U.S. in Talks to Return Scores Held at Base


WASHINGTON, Nov. 30 - Senior Defense Department officials said Sunday that the military may soon release to their home countries scores of detainees, perhaps more than 100, who are being held in Guantánamo Bay, Cuba.

One senior official said negotiations were under way with the home nations of dozens of the detainees over the terms of transferring custody from the United States military to their home governments and eventual repatriation.

"We've identified a number that we think could be released to their home or host countries," one senior Pentagon official said. "We are negotiating with these countries" over the specific terms under which the prisoners might be transferred to the custody of their home countries.

The negotiations, a second senior official said, have been over issues like whether the detainees will be freed once they return home or just reimprisoned locally.

The first official declined to give the exact number being considered for release and cautioned that no final decisions had been made.

The possibility of an impending large-scale release from Guantánamo - which currently houses about 660 prisoners, most of whom were captured during and after the Afghan war - was first reported by Time Magazine. Time quoted American officials as saying that some of the detainees being considered for release had been captured by Afghan warlords and sold for the bounty offered by Washington for Al Qaeda and Taliban fighters.

The detention of people captured in Afghanistan has been a major irritant in relations between the United States and several of its allies. The captives are being held at a prison facility at the United States naval base at Guantánamo Bay, on the southeastern tip of Cuba, and have remained in legal and political limbo for nearly two years. The issue of those captives was a major item on the agenda when President Bush conferred in London recently with Prime Minister Tony Blair of Britain. Nine Britons are detained at Guantánamo, and the British government - which has faced public pressure over the situation - has sought a series of concessions.

The United States has declined to give the detainees access to lawyers, and it has not charged any of them with crimes. Officials have said the detainees were not entitled to formal prisoner-of-war status, which would carry such rights, because they were "illegal combatants." The officials have said that when the men were captured they were not adhering to some requirements of the Geneva Conventions, like wearing clearly marked uniforms.

Those arguments by the United States have not proved persuasive with its allies.

In a speech last Tuesday, one of Britain's most senior judges, Johan Steyn, offered a scathing criticism of the United States' continued detention of prisoners at Guantánamo, the latest of several protests from top international lawyers.

"The question is whether the quality of justice envisaged for the prisoners at Guantánamo Bay complies with the minimum international standards for the conduct of fair trials," Lord Steyn said. "The answer can be given quite shortly. It is a resounding, `No.' " The speech was notable because it is extraordinary for sitting judges to comment directly on current situations.

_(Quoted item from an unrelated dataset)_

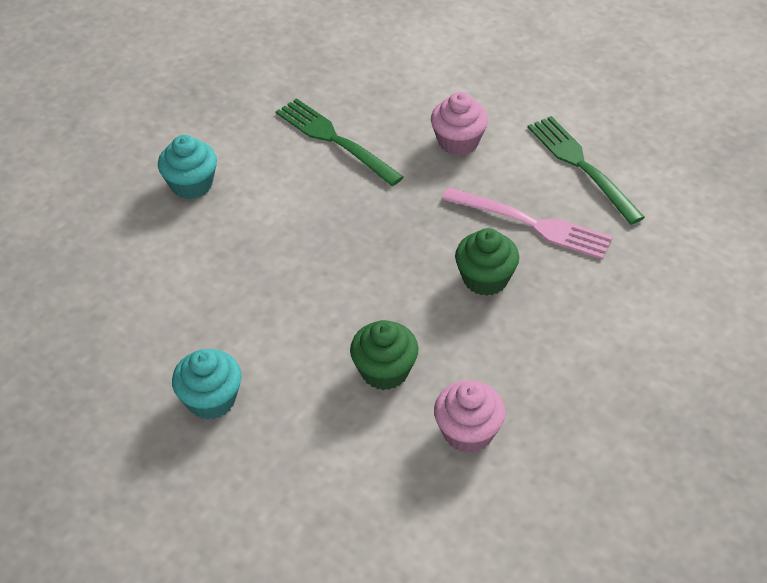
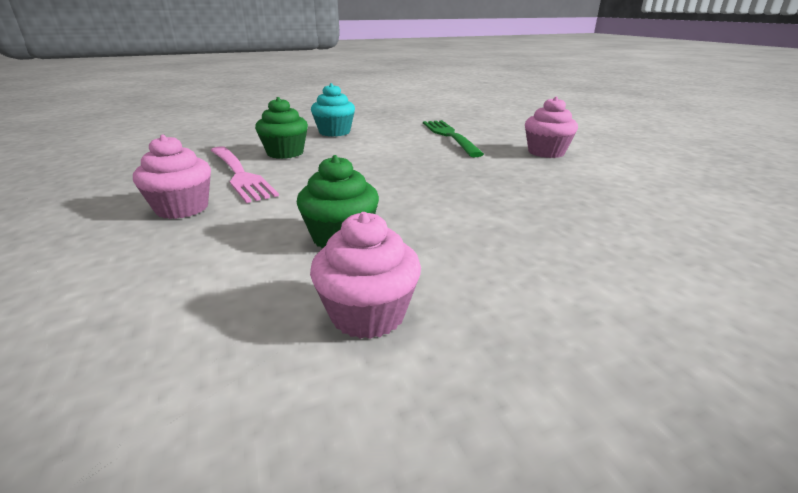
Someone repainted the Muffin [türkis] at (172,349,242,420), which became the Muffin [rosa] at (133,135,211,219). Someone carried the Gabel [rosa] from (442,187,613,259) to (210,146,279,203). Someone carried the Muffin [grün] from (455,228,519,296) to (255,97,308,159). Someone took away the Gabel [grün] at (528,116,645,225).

He also said that "authoritarian regimes with dubious human rights records" have seized upon Washington's example to justify their own improper behavior.

While a large release of detainees from Guantánamo could lessen some of the international criticism, it might also provide support for those who have said the United States held the prisoners for a long time with no evidence of any wrongdoing.

Defense Secretary Donald H. Rumsfeld has said that military officials have been trying to determine which prisoners should face charges before military commissions.